Dienstag, 4. Oktober 2011
Über Deppen-Aussagen, Selbstmord- und andere reizende Wörter
Nein, ich würde natürlich nie schreiben: „Sie sollten einsehen, dass Sie eher einen Verlag finden, wenn Sie meine Posts in diesem Blog lesen. Können Sie das nicht begreifen?“ Modalverben wie können und sollen, aber auch dürfen, mögen, müssen, wollen, sind nämlich manchmal für unseren Beruf lebensgefährlich, weil sie zu Missverständnissen und Blockaden führen können (hier ist können richtig, denn sie müssen das nicht). Unsere Leser werden in Zukunft um unsere Werke einen großen Bogen machen. Nicht ohne Grund werden sie auch Reizwörter oder Selbstmordwörter genannt.

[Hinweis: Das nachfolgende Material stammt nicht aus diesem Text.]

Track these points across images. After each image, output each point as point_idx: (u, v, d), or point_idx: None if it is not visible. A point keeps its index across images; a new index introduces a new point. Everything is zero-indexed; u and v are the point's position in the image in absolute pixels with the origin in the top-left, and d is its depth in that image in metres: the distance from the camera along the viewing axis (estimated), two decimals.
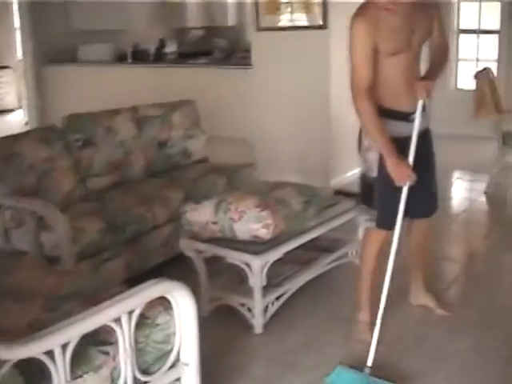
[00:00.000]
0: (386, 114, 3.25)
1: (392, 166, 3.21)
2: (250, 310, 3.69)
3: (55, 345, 2.15)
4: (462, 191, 6.97)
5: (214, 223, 3.68)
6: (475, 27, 9.39)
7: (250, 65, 6.87)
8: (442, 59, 3.54)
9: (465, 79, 9.49)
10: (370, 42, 3.14)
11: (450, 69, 9.39)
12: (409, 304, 3.99)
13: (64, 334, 2.16)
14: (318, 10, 6.29)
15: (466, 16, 9.49)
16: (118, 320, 2.35)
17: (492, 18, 9.21)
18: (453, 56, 9.44)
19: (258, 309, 3.65)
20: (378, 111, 3.20)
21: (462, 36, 9.48)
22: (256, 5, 6.64)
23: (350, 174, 6.94)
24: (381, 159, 3.29)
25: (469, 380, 3.22)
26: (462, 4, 9.41)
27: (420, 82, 3.32)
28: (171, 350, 2.66)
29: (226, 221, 3.64)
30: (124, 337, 2.39)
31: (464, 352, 3.46)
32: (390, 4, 3.15)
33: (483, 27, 9.35)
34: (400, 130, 3.29)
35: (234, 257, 3.66)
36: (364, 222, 3.56)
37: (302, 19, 6.43)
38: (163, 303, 2.64)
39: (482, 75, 6.29)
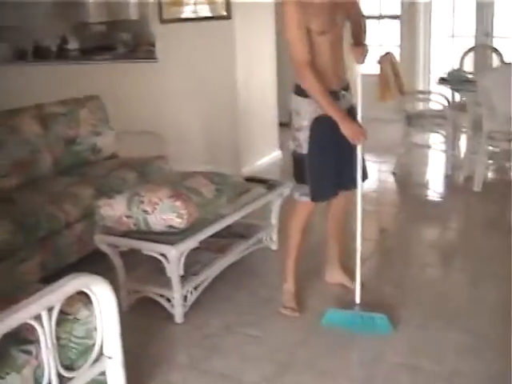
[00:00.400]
0: None
1: (346, 129, 3.42)
2: (169, 300, 3.71)
3: None
4: (371, 172, 7.12)
5: (128, 217, 3.68)
6: (376, 13, 9.61)
7: (155, 58, 6.85)
8: (361, 29, 3.75)
9: (368, 64, 9.67)
10: (303, 21, 3.31)
11: None
12: (325, 282, 4.12)
13: None
14: (221, 1, 6.32)
15: (368, 1, 9.68)
16: (38, 317, 2.32)
17: (393, 3, 9.43)
18: None
19: (177, 299, 3.67)
20: (303, 90, 3.45)
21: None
22: None
23: (260, 162, 7.04)
24: (310, 137, 3.50)
25: (387, 348, 3.36)
26: None
27: (354, 48, 3.61)
28: (94, 345, 2.65)
29: (139, 213, 3.64)
30: (45, 334, 2.36)
31: None
32: None
33: (384, 13, 9.57)
34: None
35: (150, 248, 3.66)
36: (299, 197, 3.68)
37: (205, 10, 6.45)
38: (82, 299, 2.63)
39: (385, 59, 6.44)
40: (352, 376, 3.17)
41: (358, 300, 3.61)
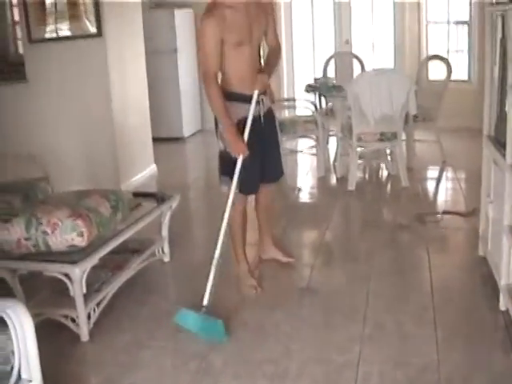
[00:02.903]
0: (234, 97, 3.95)
1: (230, 141, 3.92)
2: (73, 320, 3.69)
3: None
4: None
5: (27, 239, 3.64)
6: None
7: (25, 79, 6.68)
8: (276, 57, 4.22)
9: None
10: (217, 36, 3.76)
11: None
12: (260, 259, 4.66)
13: None
14: (92, 19, 6.30)
15: None
16: None
17: None
18: None
19: (81, 318, 3.65)
20: (226, 95, 3.89)
21: None
22: (25, 15, 6.49)
23: (137, 176, 7.07)
24: None
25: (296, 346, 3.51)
26: None
27: (258, 76, 3.97)
28: (12, 370, 2.63)
29: (39, 235, 3.61)
30: None
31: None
32: (232, 2, 3.81)
33: None
34: (245, 110, 3.95)
35: (52, 269, 3.63)
36: (227, 190, 4.04)
37: (75, 28, 6.39)
38: None
39: None
40: (265, 372, 3.28)
41: (205, 302, 3.76)
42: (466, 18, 9.28)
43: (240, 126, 3.95)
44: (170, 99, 9.26)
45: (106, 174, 6.61)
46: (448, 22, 9.44)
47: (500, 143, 3.85)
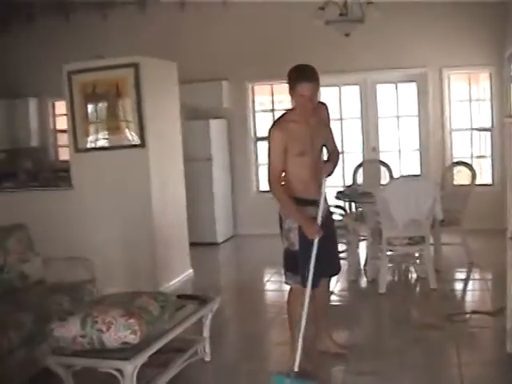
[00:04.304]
0: (299, 201, 4.40)
1: (306, 227, 4.35)
2: None
3: None
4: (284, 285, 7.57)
5: (82, 336, 3.90)
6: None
7: (71, 185, 7.10)
8: (335, 156, 4.72)
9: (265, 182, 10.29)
10: (282, 146, 4.32)
11: (251, 174, 10.25)
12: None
13: None
14: (135, 131, 6.78)
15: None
16: None
17: None
18: (252, 161, 10.30)
19: None
20: (292, 198, 4.38)
21: (259, 143, 10.42)
22: (73, 126, 6.95)
23: (174, 281, 7.31)
24: (300, 237, 4.41)
25: None
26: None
27: (325, 163, 4.59)
28: None
29: (94, 333, 3.88)
30: None
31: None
32: (296, 117, 4.37)
33: None
34: (310, 213, 4.43)
35: (106, 365, 3.89)
36: (293, 284, 4.60)
37: (118, 139, 6.86)
38: None
39: None
40: None
41: (296, 368, 4.27)
42: (489, 125, 9.69)
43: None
44: (205, 205, 9.66)
45: (144, 277, 6.88)
46: (471, 129, 9.84)
47: None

Denn Ihr Leser verbindet solche Wörter unbewusst mit Gefühlen aus der Kindheit, als er sich gegen Eltern, Lehrer und ältere Geschwister nicht durchsetzen konnte. Er reagiert trotzig oder wird aggressiv, weil er sich angegriffen fühlt. Vor allem fühlt er sich als Trottel, als Depp, weil er in seinem Selbstwertgefühl getroffen wird. Dabei muss dem Sprecher gar nicht bewusst sein, dass er „Du Depp“ in Gedanken mitspricht. (Und nun fügen Sie bitte allen Sentenzen, die ich im folgenden aufführe, ein gedankliches „Du-Depp an“.)
Dazu gehören auch Reizformulierungen oder Du-Depp-Formulierungen wie „Daran darf man noch nicht einmal denken …“, „Das kann man so sagen, aber …“, „Das kann man doch nicht machen …“, „Das hätten Sie doch wissen müssen …“ „Das tut man nicht …“, aber auch „Wie kommen Sie denn auf die Idee? (Du Depp)“, mit denen der Sprecher kundtut, dass er den Stein der Weisen gefunden hat, denn nur er weiß, was erlaubt ist, woran man denken darf usw.
Sie müssen schon entschuldigen, dass ich diese Wörter und Wendungen hier aufführe, aber Sie müssen doch zugeben, dass meine Ausführungen nicht uninteressant sind. Und nun sollten Sie nicht sagen, dass solche Wörter nicht in dieses Schreibtipps-Blog gehören. Wo ich was schreibe, müssen Sie schon mir überlassen. Seien Sie doch vernünftig und akzeptieren Sie das (Sie Depp, können Sie denn meinen Standpunkt nicht verstehen?).
Sie müssen … Sie sollen nicht … Jeder vernünftige Mensch weiß doch, dass er diese Phrasen vermeiden soll. Sie irren, wenn Sie meinen, dass das auf keinen Fall auf Sie zutrifft. Seien Sie ehrlich, Sie haben sie schon tausendmal verwendet. Na hören Sie mal, das ist doch Unsinn, wenn Sie das leugnen. Da sind Sie aber auf dem Holzweg. Merken Sie nicht, dass Sie dummes Zeugs aufführen?
Sie haben mich falsch verstanden …, Ihnen fehlt ja jedes Verständnis …, Man weiß doch …, Alle denken doch so (nur du nicht, du Depp), dürfen, dürfen nicht, das darf man nicht, das geht nicht … Und der kleine Junge steht wieder zitternd vor dem Riesen, der sein Vater ist, und das kleine Mädchen vor dem Lehrer und hört die anderen Kinder kichern.
(Siehe dazu auch http://juttas-schreibtipps.blogspot.com/2006/07/mgen-htte-ich-schon-wollen-aber-drfen.html und http://juttas-schreibtipps.blogspot.com/2006/09/ber-un-wrter.html)
Kerstin Hoffmann – im Netz auch bekannt als PR-Doktor – hat 2012 zum „Jahr der ungewöhnlichen Formulierung“, ernannt, denn: „Weg mit sprachlichen Klischees und gedankenlos übernommenen Floskeln in der Unternehmenskommunikation! Her mit guten Texten, die wirklich herüberbringen, was Sie sagen wollen!“ In dem Zusammenhang hat sie auch zu einer Blogparade aufgerufen, an der ich mich sehr gern beteilige.